SELECTED EXCERPT
After applying String Indexer to the target column, 
Low has been replaced with 1 
while High = 0

In [24]:
"""# Step 2: One-Hot Encode the indexed features (not the label)
encoders = [
    OneHotEncoder(inputCol='title_idx', outputCol='title_org'),
    OneHotEncoder(inputCol='censor_idx', outputCol='censor_org')
]

df_encoded = encoders"""

"# Step 2: One-Hot Encode the indexed features (not the label)\nencoders = [\n    OneHotEncoder(inputCol='title_idx', outputCol='title_org'),\n    OneHotEncoder(inputCol='censor_idx', outputCol='censor_org')\n]\n\ndf_encoded = encoders"

b. Vector Assembler

In [25]:
# Step 3: Feature columns
feature_cols = [
    'writer_count', 'runtime', 'users_votes',
    'likes', 'overall_views', 'dislikes', 'special_award',
    'awards_win', 'awards_nomination', 'ratings', 'release_year'
]

# Step 4: Assemble features
assembler = VectorAssembler(inputCols=feature_cols, outputCol="features")
df = assembler.transform(df)

 Model Training and Evaluation

a. Train/Test Split and Train Model

In [26]:
# Step 5: Define model
model = RandomForestClassifier(labelCol="label", featuresCol="features")
"""
# Step 6: Create pipeline
pipeline = Pipeline(stages=indexers + encoders + [assembler, model])"""

# Step 7: Train-test split
train_data, test_data = df.randomSplit([0.8, 0.2], seed=42)

In [27]:
model = model.fit(train_data)

prediction = model.transform(test_data)

b. Evaluate Model

In [28]:
# Find AUC
from pyspark.ml.evaluation import MulticlassClassificationEvaluator, BinaryClassificationEvaluator

binary_evaluator = BinaryClassificationEvaluator()
auc = binary_evaluator.evaluate(prediction, {binary_evaluator.metricName:"areaUnderROC"})
print(auc)

0.9254191817572105


In [29]:
from pyspark.ml.evaluation import MulticlassClassificationEvaluator

evaluator = MulticlassClassificationEvaluator(labelCol="label", predictionCol="prediction")

accuracy = evaluator.evaluate(prediction, {evaluator.metricName: "accuracy"})
precision = evaluator.evaluate(prediction, {evaluator.metricName: "weightedPrecision"})
recall = evaluator.evaluate(prediction, {evaluator.metricName: "weightedRecall"})
f1 = evaluator.evaluate(prediction, {evaluator.metricName: "f1"})

print(f"Accuracy: {accuracy:.3f}")
print(f"Precision: {precision:.3f}")
print(f"Recall: {recall:.3f}")
print(f"F1 Score: {f1:.3f}")


Accuracy: 0.846
Precision: 0.847
Recall: 0.846
F1 Score: 0.846


Load and Predict on New Data

Import new data and carry out same data cleaning and feature engineering done on train data

In [30]:
data = spark.read.option('header','true').csv('test.csv')
data.show(9)

REQUIRED ACTION 1
In the notebook excerpt, what seed value is passed to randomSplit for the train-test split?
REQUIRED ACTION 2
Reproduce the notebook excerpt from "# Step 7: Train-test" up to and including "prediction = model.transform(test_data)", substituting "holdout_data" for every occurrence of "test_data".

SUPPLIED DATA
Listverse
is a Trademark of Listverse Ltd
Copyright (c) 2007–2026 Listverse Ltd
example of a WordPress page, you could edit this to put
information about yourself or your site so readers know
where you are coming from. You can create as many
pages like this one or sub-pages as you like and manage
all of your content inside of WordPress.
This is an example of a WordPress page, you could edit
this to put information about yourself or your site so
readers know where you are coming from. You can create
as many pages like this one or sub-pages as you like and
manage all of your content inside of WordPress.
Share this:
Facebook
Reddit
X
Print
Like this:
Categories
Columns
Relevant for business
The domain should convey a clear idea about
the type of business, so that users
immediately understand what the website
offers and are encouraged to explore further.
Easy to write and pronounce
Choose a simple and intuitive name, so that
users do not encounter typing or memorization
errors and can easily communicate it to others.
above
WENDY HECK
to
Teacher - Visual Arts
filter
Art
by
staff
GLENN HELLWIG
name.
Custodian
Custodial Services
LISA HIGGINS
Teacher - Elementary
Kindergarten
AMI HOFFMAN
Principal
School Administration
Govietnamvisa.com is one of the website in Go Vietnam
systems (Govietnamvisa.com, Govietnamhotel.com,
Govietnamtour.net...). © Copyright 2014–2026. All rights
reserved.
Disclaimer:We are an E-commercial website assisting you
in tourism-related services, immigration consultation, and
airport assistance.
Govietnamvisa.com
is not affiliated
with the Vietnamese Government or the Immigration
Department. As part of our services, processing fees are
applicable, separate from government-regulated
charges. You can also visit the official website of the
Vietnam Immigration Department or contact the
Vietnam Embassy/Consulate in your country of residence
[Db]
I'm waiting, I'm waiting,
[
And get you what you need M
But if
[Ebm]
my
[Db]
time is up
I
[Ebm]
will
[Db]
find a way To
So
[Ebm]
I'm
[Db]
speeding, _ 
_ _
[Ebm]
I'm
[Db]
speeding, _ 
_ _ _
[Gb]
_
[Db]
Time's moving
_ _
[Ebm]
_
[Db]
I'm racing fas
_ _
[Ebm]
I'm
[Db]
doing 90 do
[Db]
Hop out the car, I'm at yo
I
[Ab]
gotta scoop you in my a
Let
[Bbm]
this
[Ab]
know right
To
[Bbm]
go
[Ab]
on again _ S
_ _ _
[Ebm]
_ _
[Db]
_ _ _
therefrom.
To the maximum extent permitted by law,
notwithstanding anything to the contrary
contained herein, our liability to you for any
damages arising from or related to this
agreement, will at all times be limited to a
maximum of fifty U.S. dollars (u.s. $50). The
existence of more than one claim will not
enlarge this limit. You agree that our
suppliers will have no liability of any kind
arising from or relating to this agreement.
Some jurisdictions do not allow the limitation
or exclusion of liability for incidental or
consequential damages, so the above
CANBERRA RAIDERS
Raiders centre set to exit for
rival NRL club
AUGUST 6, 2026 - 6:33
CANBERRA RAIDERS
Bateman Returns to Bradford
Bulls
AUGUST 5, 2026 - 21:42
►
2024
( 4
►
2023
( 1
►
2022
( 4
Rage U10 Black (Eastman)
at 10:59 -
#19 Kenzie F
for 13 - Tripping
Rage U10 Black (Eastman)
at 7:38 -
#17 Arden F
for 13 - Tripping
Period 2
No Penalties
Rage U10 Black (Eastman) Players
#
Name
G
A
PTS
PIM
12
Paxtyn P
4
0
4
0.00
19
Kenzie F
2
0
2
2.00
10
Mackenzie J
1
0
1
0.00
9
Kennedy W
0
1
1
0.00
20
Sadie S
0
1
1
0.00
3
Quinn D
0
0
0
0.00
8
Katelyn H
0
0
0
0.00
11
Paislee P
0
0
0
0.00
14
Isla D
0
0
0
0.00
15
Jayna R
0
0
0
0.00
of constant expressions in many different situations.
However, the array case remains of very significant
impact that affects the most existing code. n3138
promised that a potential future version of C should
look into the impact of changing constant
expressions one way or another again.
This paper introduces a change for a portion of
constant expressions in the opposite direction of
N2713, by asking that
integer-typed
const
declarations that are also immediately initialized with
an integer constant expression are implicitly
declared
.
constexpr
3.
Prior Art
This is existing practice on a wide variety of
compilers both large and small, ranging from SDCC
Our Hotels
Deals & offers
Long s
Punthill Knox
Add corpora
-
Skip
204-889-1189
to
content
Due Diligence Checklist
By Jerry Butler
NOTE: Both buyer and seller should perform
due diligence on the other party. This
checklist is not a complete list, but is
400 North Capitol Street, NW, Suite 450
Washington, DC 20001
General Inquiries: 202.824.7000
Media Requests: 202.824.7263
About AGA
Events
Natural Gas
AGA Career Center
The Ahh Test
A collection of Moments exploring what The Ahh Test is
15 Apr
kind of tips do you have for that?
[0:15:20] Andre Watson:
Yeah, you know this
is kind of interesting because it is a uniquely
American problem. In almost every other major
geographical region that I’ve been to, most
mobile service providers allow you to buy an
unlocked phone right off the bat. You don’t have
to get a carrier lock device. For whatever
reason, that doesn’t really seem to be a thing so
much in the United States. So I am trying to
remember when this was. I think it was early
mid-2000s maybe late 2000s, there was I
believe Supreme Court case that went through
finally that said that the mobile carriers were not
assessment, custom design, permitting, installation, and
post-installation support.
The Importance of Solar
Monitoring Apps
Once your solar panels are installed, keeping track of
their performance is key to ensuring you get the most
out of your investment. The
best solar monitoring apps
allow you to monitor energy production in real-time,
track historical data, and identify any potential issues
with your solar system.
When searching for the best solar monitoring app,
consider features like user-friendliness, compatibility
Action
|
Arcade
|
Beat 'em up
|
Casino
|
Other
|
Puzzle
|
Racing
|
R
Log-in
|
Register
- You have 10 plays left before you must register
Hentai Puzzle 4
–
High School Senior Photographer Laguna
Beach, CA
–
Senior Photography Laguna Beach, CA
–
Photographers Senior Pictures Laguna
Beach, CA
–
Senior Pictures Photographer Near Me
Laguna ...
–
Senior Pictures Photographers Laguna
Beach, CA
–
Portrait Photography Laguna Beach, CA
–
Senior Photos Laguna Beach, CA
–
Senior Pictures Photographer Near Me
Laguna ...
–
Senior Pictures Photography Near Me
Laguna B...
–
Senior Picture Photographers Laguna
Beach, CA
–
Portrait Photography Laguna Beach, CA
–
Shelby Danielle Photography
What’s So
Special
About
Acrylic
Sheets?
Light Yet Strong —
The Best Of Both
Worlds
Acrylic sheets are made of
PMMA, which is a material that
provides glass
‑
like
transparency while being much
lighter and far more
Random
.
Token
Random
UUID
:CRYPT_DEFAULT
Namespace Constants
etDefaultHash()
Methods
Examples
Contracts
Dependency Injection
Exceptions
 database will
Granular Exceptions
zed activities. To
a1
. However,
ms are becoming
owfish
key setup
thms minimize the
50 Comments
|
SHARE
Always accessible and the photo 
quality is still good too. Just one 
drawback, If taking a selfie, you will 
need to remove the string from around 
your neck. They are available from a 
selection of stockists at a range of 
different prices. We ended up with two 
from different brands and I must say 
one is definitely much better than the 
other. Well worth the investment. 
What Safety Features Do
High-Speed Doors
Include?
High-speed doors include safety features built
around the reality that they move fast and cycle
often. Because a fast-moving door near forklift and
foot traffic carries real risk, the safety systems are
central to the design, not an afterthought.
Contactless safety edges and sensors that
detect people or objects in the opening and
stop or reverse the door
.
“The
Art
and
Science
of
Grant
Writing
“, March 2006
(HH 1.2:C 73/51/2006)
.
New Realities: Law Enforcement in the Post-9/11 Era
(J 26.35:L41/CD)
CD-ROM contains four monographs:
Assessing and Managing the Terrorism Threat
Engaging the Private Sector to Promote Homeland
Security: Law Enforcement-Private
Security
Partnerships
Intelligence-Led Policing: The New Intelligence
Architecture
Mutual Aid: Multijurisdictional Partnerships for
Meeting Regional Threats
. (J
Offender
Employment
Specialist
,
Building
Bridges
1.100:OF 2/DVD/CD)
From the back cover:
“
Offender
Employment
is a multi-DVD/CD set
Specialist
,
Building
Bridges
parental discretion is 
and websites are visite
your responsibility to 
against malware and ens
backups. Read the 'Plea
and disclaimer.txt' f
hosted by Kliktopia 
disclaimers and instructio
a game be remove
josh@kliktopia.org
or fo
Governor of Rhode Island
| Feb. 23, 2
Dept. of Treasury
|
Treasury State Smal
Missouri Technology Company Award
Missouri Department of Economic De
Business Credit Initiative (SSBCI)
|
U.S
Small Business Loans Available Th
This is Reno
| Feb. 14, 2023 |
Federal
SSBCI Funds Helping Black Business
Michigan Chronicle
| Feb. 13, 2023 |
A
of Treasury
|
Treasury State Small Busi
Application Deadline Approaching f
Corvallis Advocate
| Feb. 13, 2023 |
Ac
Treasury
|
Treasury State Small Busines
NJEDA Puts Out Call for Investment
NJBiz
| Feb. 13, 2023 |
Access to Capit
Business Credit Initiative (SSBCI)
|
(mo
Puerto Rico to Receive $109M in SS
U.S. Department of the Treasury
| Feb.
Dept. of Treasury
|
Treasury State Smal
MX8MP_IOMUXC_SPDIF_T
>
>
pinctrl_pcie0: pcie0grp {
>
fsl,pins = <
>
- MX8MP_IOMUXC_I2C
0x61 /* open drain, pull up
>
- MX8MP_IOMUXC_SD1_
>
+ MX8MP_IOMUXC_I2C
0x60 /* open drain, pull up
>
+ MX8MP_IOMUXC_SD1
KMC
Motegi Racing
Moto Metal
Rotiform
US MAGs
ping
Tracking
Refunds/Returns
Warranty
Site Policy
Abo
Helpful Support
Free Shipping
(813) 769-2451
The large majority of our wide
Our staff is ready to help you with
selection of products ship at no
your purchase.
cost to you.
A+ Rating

EXERCISE RESPONSE 1
42

EXERCISE RESPONSE 2
# Step 7: Train-test split
train_data, holdout_data = df.randomSplit([0.8, 0.2], seed=42)

In [27]:
model = model.fit(train_data)

prediction = model.transform(holdout_data)